*** Excerpt to read ***

Gregor Townsend believes Scotland face hardest challenge in two years vs South Africa

SINCE the Rugby World Cup was first contested in 1987, Scotland have only ever beaten the reigning global champions twice: England in 2006 and South Africa four years later, both times at Murrayfield.

Little wonder, then, that Gregor Townsend believes his team face their biggest challenge of the past two years this afternoon – and will need one of their best-ever performances if they are going to win – when the Springboks again visit Edinburgh with the Webb Ellis Cup safely in their possession.

Of course, even allowing for the pandemic, a lot of rugby has been played, and much has changed, since South Africa beat England 32-12 in the 2019 final. And one seriously encouraging factor from a Scottish point of view is the sustained improvement made by Townsend’s squad since their disappointing exit in the group stage in Japan. 

There were some tentative signs in 2020 to suggest that they had put the demoralising effects of that tournament well behind them, but the real improvement has come this year, with away wins over England and France in the Six Nations and a morale-boosting victory over Australia just six days ago. In other words, Scotland have faced – and overcome – some pretty big challenges of late.

*** Provided information ***

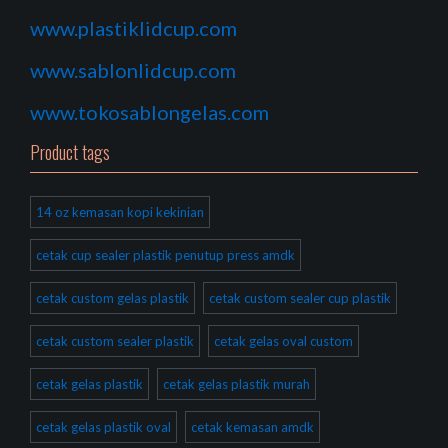
www.plastiklidcup.com
www.sablonlidcup.com
www.tokosablongelas.com
Product tags
14 oz kemasan kopi kekinian
cetak cup sealer plastik penutup press amdk
cetak custom gelas plastik
cetak custom sealer cup plastik
cetak custom sealer plastik
cetak gelas oval custom
cetak gelas plastik
cetak gelas plastik murah
cetak gelas plastik oval
cetak kemasan amdk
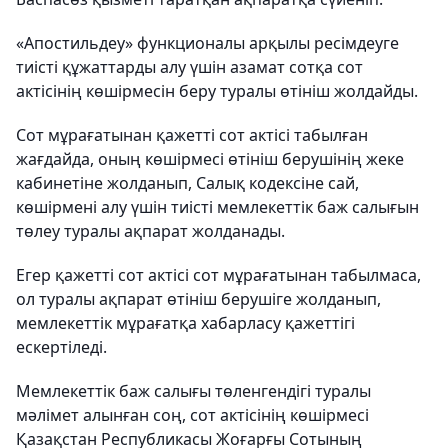
«Апостильдеу» функционалы арқылы ресімдеуге
тиісті құжаттарды алу үшін азамат сотқа сот
актісінің көшірмесін беру туралы өтініш жолдайды.
Сот мұрағатынан қажетті сот актісі табылған
жағдайда, оның көшірмесі өтініш берушінің жеке
кабинетіне жолданып, Салық кодексіне сай,
көшірмені алу үшін тиісті мемлекеттік баж салығын
төлеу туралы ақпарат жолданады.
Егер қажетті сот актісі сот мұрағатынан табылмаса,
ол туралы ақпарат өтініш берушіге жолданып,
мемлекеттік мұрағатқа хабарласу қажеттігі
ескертіледі.
Мемлекеттік баж салығы төленгендігі туралы
мәлімет алынған соң, сот актісінің көшірмесі
Қазақстан Республикасы Жоғарғы Сотының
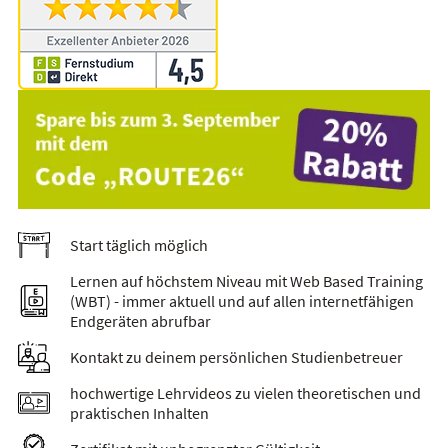
Start täglich möglich
Lernen auf höchstem Niveau mit Web Based Training
(WBT) - immer aktuell und auf allen internetfähigen
Endgeräten abrufbar
Kontakt zu deinem persönlichen Studienbetreuer
hochwertige Lehrvideos zu vielen theoretischen und
praktischen Inhalten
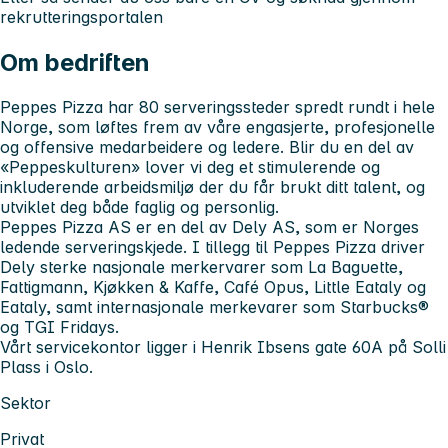
rekrutteringsportalen
Om bedriften
Peppes Pizza har 80 serveringssteder spredt rundt i hele
Norge, som løftes frem av våre engasjerte, profesjonelle
og offensive medarbeidere og ledere. Blir du en del av
«Peppeskulturen» lover vi deg et stimulerende og
inkluderende arbeidsmiljø der du får brukt ditt talent, og
utviklet deg både faglig og personlig.
Peppes Pizza AS er en del av Dely AS, som er Norges
ledende serveringskjede. I tillegg til Peppes Pizza driver
Dely sterke nasjonale merkervarer som La Baguette,
Fattigmann, Kjøkken & Kaffe, Café Opus, Little Eataly og
Eataly, samt internasjonale merkevarer som Starbucks®
og TGI Fridays.
Vårt servicekontor ligger i Henrik Ibsens gate 60A på Solli
Plass i Oslo.
Sektor
Privat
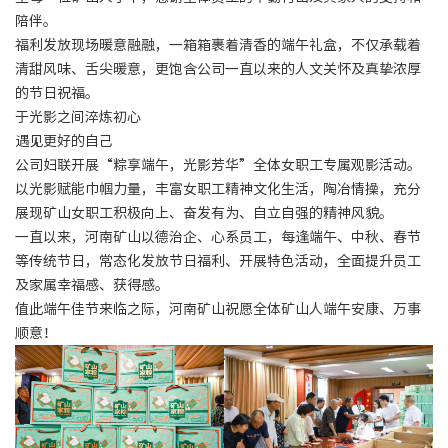
陪伴。
福利发放现场暖意融融，一箱箱裹着清香的端午礼盒，不仅承载着
清甜风味、舌尖暖意，更饱含公司一直以来的人文关怀及真挚浓厚
的节日祝福。
于光影之间淬炼初心
遇见更好的自己
公司妇联开展“粽享端午，光影芳华”全体女职工专属观影活动。
以光影赋能巾帼力量，丰富女职工精神文化生活，陶冶情操，充分
展现矿山女职工积极向上、奋发有为、自立自强的精神风貌。
一直以来，河南矿山以德治企、心系员工，每逢端午、中秋、春节
等传统节日，常态化发放节日福利、开展特色活动，全面提升员工
及家属幸福感、获得感。
值此端午佳节来临之际，河南矿山祝愿全体矿山人端午安康、万事
顺意！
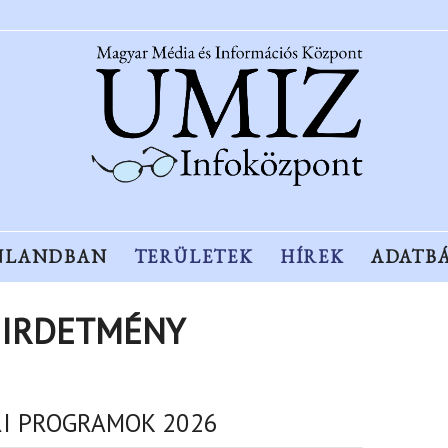
NLANDBAN
TERÜLETEK
HÍREK
ADATB
IRDETMÉNY
I PROGRAMOK 2026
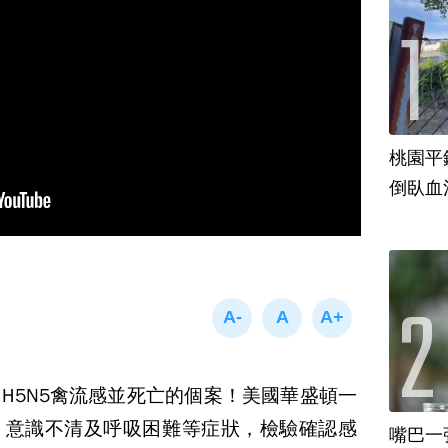
桃園平
倒臥血
H5N5禽流感並死亡的個案！美國華盛頓一
、意識不清及呼吸困難等症狀，檢驗確認感
嘴巴一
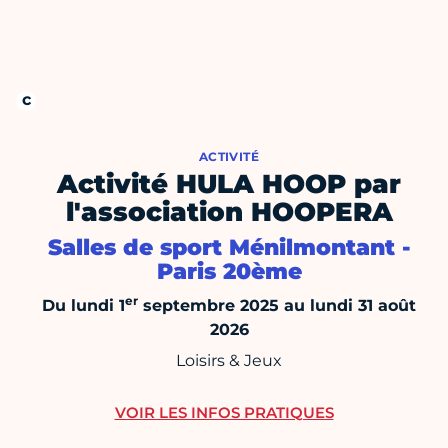
ACTIVITÉ
Activité HULA HOOP par
l'association HOOPERA
Salles de sport Ménilmontant -
Paris 20ème
er
Du lundi 1
septembre 2025 au lundi 31 août
2026
Loisirs & Jeux
VOIR LES INFOS PRATIQUES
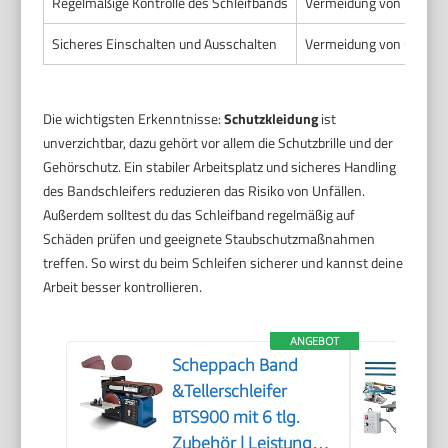
Regelmäßige Kontrolle des Schleifbands
Vermeidung von Unfälle
Sicheres Einschalten und Ausschalten
Vermeidung von unkontr
Die wichtigsten Erkenntnisse:
Schutzkleidung
ist
unverzichtbar, dazu gehört vor allem die Schutzbrille und der
Gehörschutz. Ein stabiler Arbeitsplatz und sicheres Handling
des Bandschleifers reduzieren das Risiko von Unfällen.
Außerdem solltest du das Schleifband regelmäßig auf
Schäden prüfen und geeignete Staubschutzmaßnahmen
treffen. So wirst du beim Schleifen sicherer und kannst deine
Arbeit besser kontrollieren.
ANGEBOT
Scheppach Band
&Tellerschleifer
BTS900 mit 6 tlg.
Zubehör | Leistung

***

Task brief
In the article above on Scotland facing South Africa, what was the score when South Africa beat England in the 2019 final?

Solution to this exercise
South Africa beat England 32-12.